I’ve written many times about how intravenous high dose vitamin C almost certainly has no effect on cancer. At best, it might have a very minor anticancer effect, and at best it’s a long run for a short slide, given the enormous doses that have to be used. As for insulin potentiation therapy (IPT), that’s one of the most dangerous cancer quackeries there is, and Lodi offers it. Basically, the idea behind IPT is that cancer cells like sugar, which is true. They do. Cancer cells tend to rely on glycolysis, and because glycolysis is an inefficient way of extracting energy from glucose compared to aerobic respiration they need a lot of glucose. Couple to that the idea that decreasing the glucose concentration could sensitize cancer cells to chemotherapy and thus was a dangerous bit of quackery born.

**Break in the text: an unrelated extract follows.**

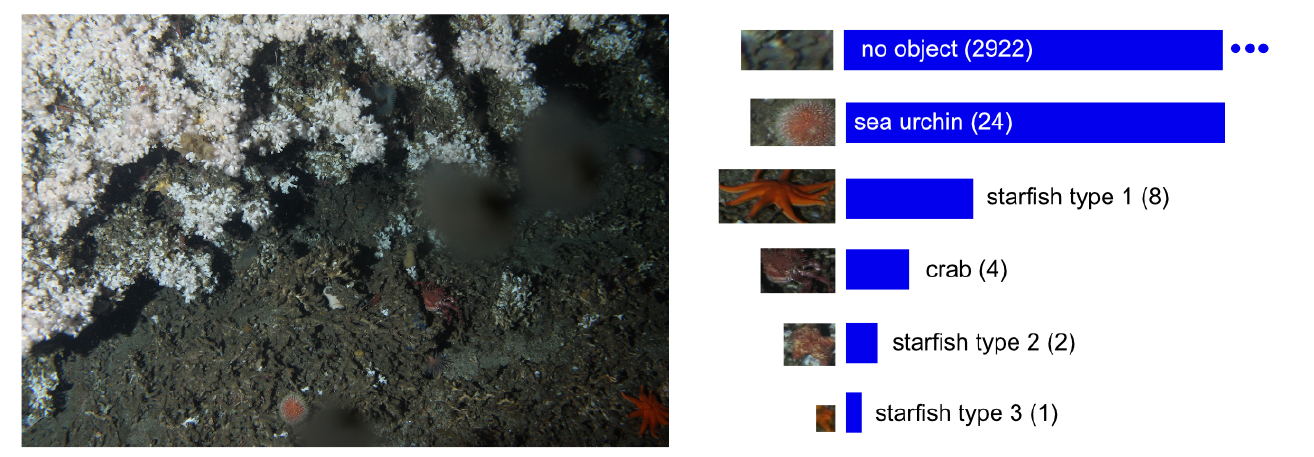
Figure 2. Images from the LoVe observatory. Left : An original image. Right : The LoVe data set (LV) as used in the experiments in Section 4.2. The numbers in brackets indicate the number of samples in a class. The three dots indicate that the bar for the images containing no object is out of scale for better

In IPT, the cancer quack will administer a high dose of insulin, enough to drive the patient’s blood sugar down to very low levels, at which point the patient is given chemotherapy, usually at subtherapeutic doses. (Remember, the low glucose is supposed to sensitize cancer cells to chemotherapy so that lower doses are effective.) After that, the patient is given glucose to reverse the hypoglycemia caused by the insulin. The reason why IPT is so dangerous is that there’s no room for error. If the “natural practitioner” accidentally drives the patient’s glucose too low, he could die.

by comparison, Lodi’s other woo looks positively harmless:

These Integrative treatments can include alternative IV therapies such as high dose vitamin C and ozone treatments, acupuncture, massage therapy, infrared sauna, exercise with oxygen (EWOT), meditation, yoga, Reiki, reflexology, relaxation techniques, prayer, and support groups. The hands-on methods like massage therapy or acupuncture will help with the side effects of pain, nausea, and stress associated with traditional treatments as well as assist with opening energy meridians and allowing the lymph to drain more freely reducing the toxic load on the body. Focusing on the power of prayer or meditation will help strengthen the spirit and mental well-being which will add another level to the success of a patient healing from cancer.

With regards to alternative cancer treatments, the conventional approved methods are not used at all.

These alternative methods are used through a holistic (whole person) health approach using special diets, herbal and non-herbal supplements, high doses of vitamin C intravenously, oxidative therapies, and other system cleanses and detoxification methods such as colonics, Pulsed Electromagnetic treatments (PEMF), Infrared sauna, UBI (Ultraviolet blood irradiation), and lymphatic drainage.

Is there any woo Lodi won’t use? I don’t think so. I suppose I might have to watch his talk as well. It’s the next best thing to attending in person another cancer quackfest, the 2013 HealingStrong Conference and Retreat. On second thought, I think I’ll pass. My actually entering that conference might be like mixing matter with antimatter (or at least anti-woo with woo). I fear the results.